### STUDY TEXT

On 27 Nov 2010, at 20:08, 1Z wrote:



On Nov 27, 6:49 pm, Rex Allen <rexallen31...@gmail.com> wrote:

Given that there are an infinite number of ways that your information
could be represented, how likely is it that your experience really is
caused by a biological brain?  Or even by a representation of a
biological brain?

Occam's razor: BIV, matrix and other sceptical scenarios are
always more complex, and therefore less likely than
"things are the way they seem to be"

That is what explains the success of Aristotelianism. But we can easily understand how evolution programmed us to believe this. The rise of Platonism, and the birth of science and theology was a departure from the idea that "reality is what we see".

Now my point is that if we assume mechanism, then we do have an explanation of why and how couplings "consciousness/realities" emerge from elementary arithmetic, and it seems to me that elementary arithmetic is conceptually simpler than any proposed theory so far. The main point is that elementary arithmetic, seen as the theory of 'everything-including-consciousness', is testable (and up to now confirmed).

######

ABOUT THIS TASK: Continue the email exchange about Occam's razor and elementary arithmetic from its last sentence.

### MATERIAL SUPPLIED

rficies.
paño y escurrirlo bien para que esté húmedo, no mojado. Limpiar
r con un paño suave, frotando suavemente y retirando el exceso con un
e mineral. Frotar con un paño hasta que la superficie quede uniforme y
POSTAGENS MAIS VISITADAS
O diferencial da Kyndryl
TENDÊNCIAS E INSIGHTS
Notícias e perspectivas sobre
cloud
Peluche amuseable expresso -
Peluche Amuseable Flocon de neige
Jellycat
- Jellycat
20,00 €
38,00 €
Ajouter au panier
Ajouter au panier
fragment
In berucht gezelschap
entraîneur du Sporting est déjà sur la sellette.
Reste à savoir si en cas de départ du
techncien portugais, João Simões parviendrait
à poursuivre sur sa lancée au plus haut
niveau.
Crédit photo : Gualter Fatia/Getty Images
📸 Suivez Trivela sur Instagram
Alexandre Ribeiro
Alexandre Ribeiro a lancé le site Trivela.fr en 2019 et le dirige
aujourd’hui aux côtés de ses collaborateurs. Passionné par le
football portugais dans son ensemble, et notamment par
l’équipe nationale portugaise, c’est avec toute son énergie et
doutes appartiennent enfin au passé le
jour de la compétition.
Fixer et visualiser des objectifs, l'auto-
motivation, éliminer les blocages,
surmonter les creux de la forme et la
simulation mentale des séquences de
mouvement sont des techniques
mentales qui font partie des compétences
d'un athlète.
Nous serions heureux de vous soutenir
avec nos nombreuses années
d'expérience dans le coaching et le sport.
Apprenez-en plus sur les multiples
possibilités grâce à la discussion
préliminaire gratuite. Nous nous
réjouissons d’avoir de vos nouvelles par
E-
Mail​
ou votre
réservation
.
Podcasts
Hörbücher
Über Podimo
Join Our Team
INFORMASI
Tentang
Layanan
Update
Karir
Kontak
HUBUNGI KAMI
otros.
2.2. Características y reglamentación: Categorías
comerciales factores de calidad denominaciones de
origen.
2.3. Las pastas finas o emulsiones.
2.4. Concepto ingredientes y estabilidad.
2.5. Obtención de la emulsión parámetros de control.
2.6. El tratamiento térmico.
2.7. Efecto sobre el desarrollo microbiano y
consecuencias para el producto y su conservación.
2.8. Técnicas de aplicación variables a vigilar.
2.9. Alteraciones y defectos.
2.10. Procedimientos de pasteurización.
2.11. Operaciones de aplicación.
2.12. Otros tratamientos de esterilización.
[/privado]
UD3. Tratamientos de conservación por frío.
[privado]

######

RESULT OF THIS EXERCISE:
I can understand that the idea that we are in a matrix is not pleasing for some people, but science has to avoid as much as possible any form of wishful thinking. And I am not pretending this is true, only that it follows from the idea that the brain, or whatever my consciousness supervenes on, is Turing emulable. To avoid this you have to introduce big infinities in the picture, or, like Jacques Mallah, mysterious physical roles, in a computation, to objects having no physical activity in that computation.